STRASBOURG — Kardinal Pietro Parolin menyerukan negara-negara Eropa untuk memperbarui komitmen mereka dalam menjaga perdamaian di tengah meningkatnya ketegangan global dan ketidakpastian dunia internasional saat ini.

Seruan tersebut disampaikan Sekretaris Negara Vatikan itu dalam sidang pleno Parlemen Uni Eropa di Strasbourg ketika menerima penghargaan perdana European Order of Merit, penghargaan baru yang diberikan kepada tokoh-tokoh yang dinilai berjasa besar bagi integrasi Eropa dan pembelaan nilai-nilai Eropa.

Dalam pidatonya, Kardinal Parolin membawa salam dari Paus Leo XIV dan menegaskan bahwa harmoni antarbangsa merupakan sebuah janji yang lahir dari nilai-nilai dasar Uni Eropa, namun harus terus dipelihara melalui pilihan-pilihan nyata yang berpihak pada perdamaian.

“Harmoni antarbangsa harus terus dipupuk melalui keputusan konkret demi melindungi perdamaian,” kata Kardinal Parolin.

Menurutnya, keyakinan bersama untuk mempromosikan dan menjaga perdamaian di Eropa memiliki akar mendalam dalam sejarah Kristiani benua tersebut.

Ia menekankan bahwa salah satu nilai paling mendasar adalah penghormatan terhadap martabat manusia yang tidak dapat diganggu gugat dan harus dilindungi dalam setiap tahap kehidupan.

Kardinal Parolin juga kembali menegaskan kesiapan Takhta Suci untuk bekerja sama dengan lembaga-lembaga Eropa demi menjadi “perajin perdamaian” di tengah dunia yang semakin terpecah.

Penghargaan baru Uni Eropa

European Order of Merit diluncurkan bertepatan dengan peringatan 75 tahun Deklarasi Schuman, dokumen yang dianggap sebagai titik awal lahirnya persatuan Eropa modern.

Menurut situs resmi Parlemen Uni Eropa, penghargaan ini menjadi penghargaan tingkat Eropa pertama yang diberikan langsung oleh institusi Uni Eropa.

Penghargaan tersebut bertujuan menghormati individu-individu yang dinilai berkontribusi dalam memperkuat perdamaian, demokrasi, dan martabat manusia di Eropa.

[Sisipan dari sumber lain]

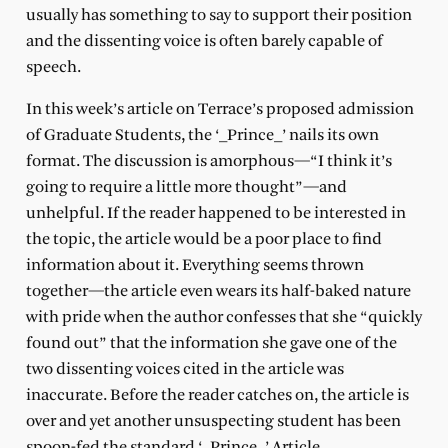
usually has something to say to support their position
and the dissenting voice is often barely capable of
speech.
In this week’s article on Terrace’s proposed admission
of Graduate Students, the ‘_Prince_’ nails its own
format. The discussion is amorphous—“I think it’s
going to require a little more thought”—and
unhelpful. If the reader happened to be interested in
the topic, the article would be a poor place to find
information about it. Everything seems thrown
together—the article even wears its half-baked nature
with pride when the author confesses that she “quickly
found out” that the information she gave one of the
two dissenting voices cited in the article was
inaccurate. Before the reader catches on, the article is
over and yet another unsuspecting student has been
spoon-fed the standard ‘_Prince_’ Article.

Di tengah situasi global yang penuh ketidakpastian, penghargaan ini juga dimaksudkan untuk menegaskan kembali nilai-nilai bersama yang menjadi fondasi persatuan Eropa.

Selain Kardinal Parolin, sejumlah tokoh dunia turut menerima penghargaan tersebut, antara lain mantan Kanselir Jerman Angela Merkel, mantan Presiden Polandia Lech Wałęsa, serta mantan Perdana Menteri dan Presiden Portugal Aníbal Cavaco Silva.

Pidato Kardinal Parolin sekaligus memperlihatkan perhatian berkelanjutan Takhta Suci terhadap isu perdamaian internasional, dialog antarbangsa, dan perlindungan martabat manusia di tengah meningkatnya konflik global.